Tristan, grand lecteur, émet des réserves à son propos, mais la belle Amalia l’adore.

Le sujet est dur, le ton très réaliste : les réfugiés syriens ne sont pas les bienvenus pour tout le monde.

Rien, Nadir est décidément un sale livre dont aucun lecteur ne sort indemne.

Jusqu’à ce que son auteure vienne au collège pour témoigner de son terrible parcours.

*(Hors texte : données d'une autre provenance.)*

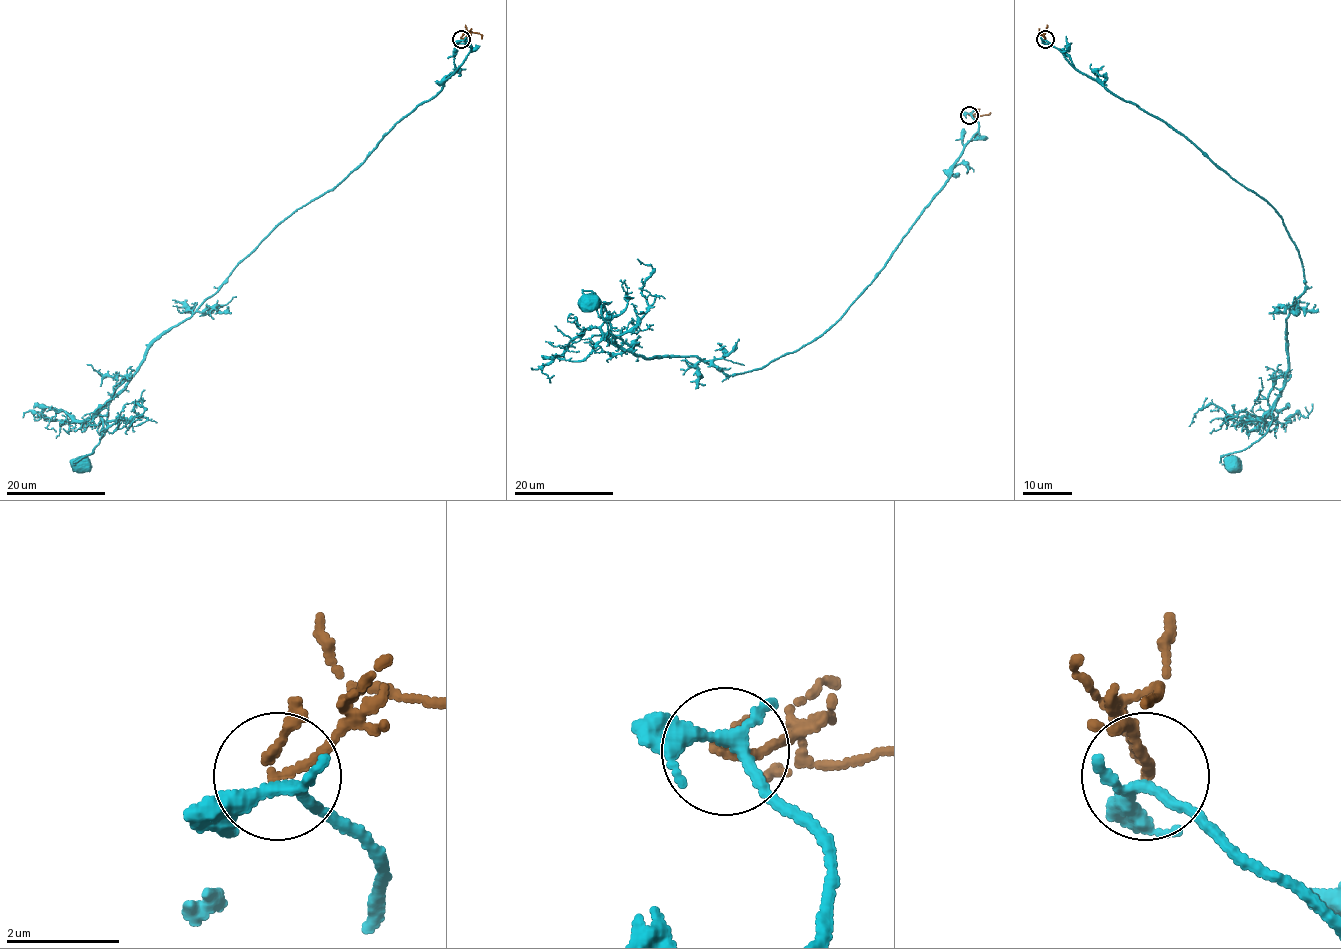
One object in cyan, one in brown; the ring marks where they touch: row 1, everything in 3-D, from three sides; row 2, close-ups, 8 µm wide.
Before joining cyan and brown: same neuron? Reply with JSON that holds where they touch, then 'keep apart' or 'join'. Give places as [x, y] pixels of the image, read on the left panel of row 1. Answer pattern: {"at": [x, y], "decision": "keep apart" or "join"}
{"at": [461, 39], "decision": "keep apart"}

Jusqu’à ce que la fiction rejoigne la réalité et rencontre l’amour. Un nouveau roman tout en nuances, une réflexion sur la littérature et sur le monde.

Mon avis :

Dès les premières pages de ce roman, j’ai été très troublé par le style utilisé par Frank Andriat. Il nous propose de vivre l’histoire d’un jeune réfugié syrien, par l’intermédiaire d’une prof de français et de ses élèves. Après un début troublant, l’immersion était totale, d’autant plus que je suis également un enseignant proposant à mes élèves la lecture de romans qui « font réfléchir ».

Parlons tout d’abord du titre de ce roman, un sale livre. C’est très troublant de se dire « Je vais lire un sale livre ». L’on pourrait s’attendre à tout avec une telle accroche. Et c’est effectivement le cas. Pourquoi ? Simplement parce que ce dernier aborde un sujet sensible qui ne devrait pas exister. Il nous parle de choses qui dérangent, qui choquent et qui, dans l’idéal, seraient à bannir définitivement. Malheureusement (et heureusement), certains auteurs sont là pour en parler.

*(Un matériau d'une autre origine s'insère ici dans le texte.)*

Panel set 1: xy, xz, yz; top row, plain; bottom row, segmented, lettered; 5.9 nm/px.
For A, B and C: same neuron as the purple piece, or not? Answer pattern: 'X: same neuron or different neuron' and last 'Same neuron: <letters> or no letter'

A cause, ou grâce à mon métier, je me suis très facilement identifié à la prof de français. On apprend à (mieux) comprendre le travail indispensable de cette dernière auprès de ces élèves. Bien trop souvent, ceux-ci sont très réticents face aux lectures obligatoires et le font souvent sans le moindre enthousiasme. Peut-être qu’en leur faisant lire ce roman, ils comprendront que les enseignants n’ont pas comme unique objectif de « saouler » les jeunes lecteurs, mais bien de les amener à avoir un regard réflexif sur des valeurs primordiales (la liberté, la mort, l’abandon, …) ainsi que sur des événements d’actualités (Syrie, immigration, …).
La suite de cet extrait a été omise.